■ WORK TO BE COMPLETED ■
Find the line with "index mcp: (392, 911)" in the data below, then restate it and all remaining lines exactly, adding nothing.

■ DATA FOR PROCESSING ■
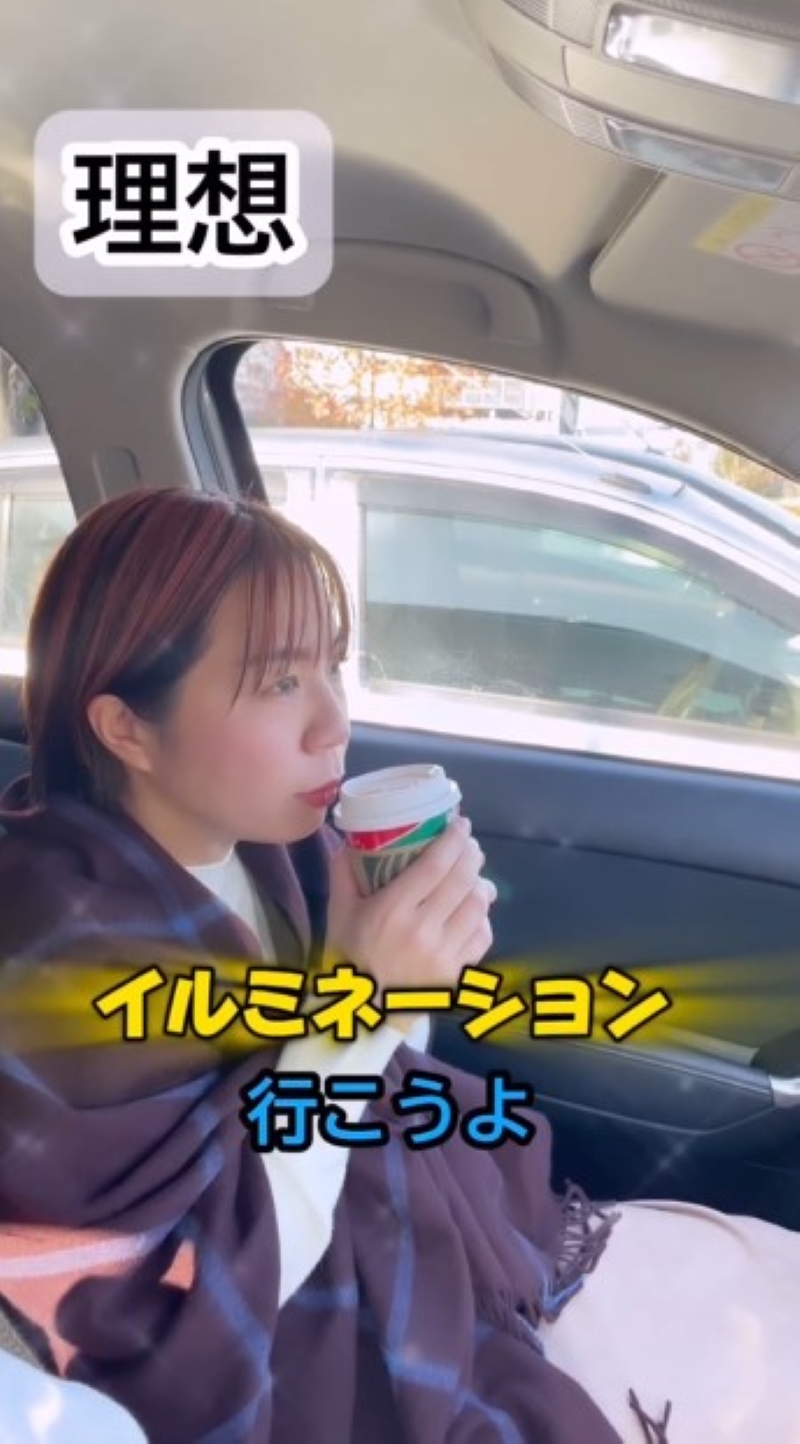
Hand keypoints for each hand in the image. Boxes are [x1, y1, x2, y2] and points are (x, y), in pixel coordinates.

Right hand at [326, 816, 496, 996]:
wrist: (360, 1013)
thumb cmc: (348, 956)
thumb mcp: (339, 912)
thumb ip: (343, 872)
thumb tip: (351, 835)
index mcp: (392, 911)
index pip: (435, 864)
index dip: (453, 839)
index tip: (461, 824)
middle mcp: (422, 931)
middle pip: (462, 880)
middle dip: (471, 855)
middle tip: (468, 845)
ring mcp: (443, 955)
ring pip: (478, 906)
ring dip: (480, 885)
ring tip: (473, 877)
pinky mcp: (457, 974)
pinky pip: (482, 937)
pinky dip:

■ TASK ANSWER ■
index mcp: (392, 911)
index pip: (435, 864)
index dip: (453, 839)
index tip: (461, 824)
middle mcp: (422, 931)
middle pip: (462, 880)
middle dip: (471, 855)
middle tip: (468, 845)
ring mcp: (443, 955)
ring pip: (478, 906)
ring dip: (480, 885)
ring tip: (473, 877)
pinky mcp: (457, 974)
pinky pip: (482, 937)
pinky dip:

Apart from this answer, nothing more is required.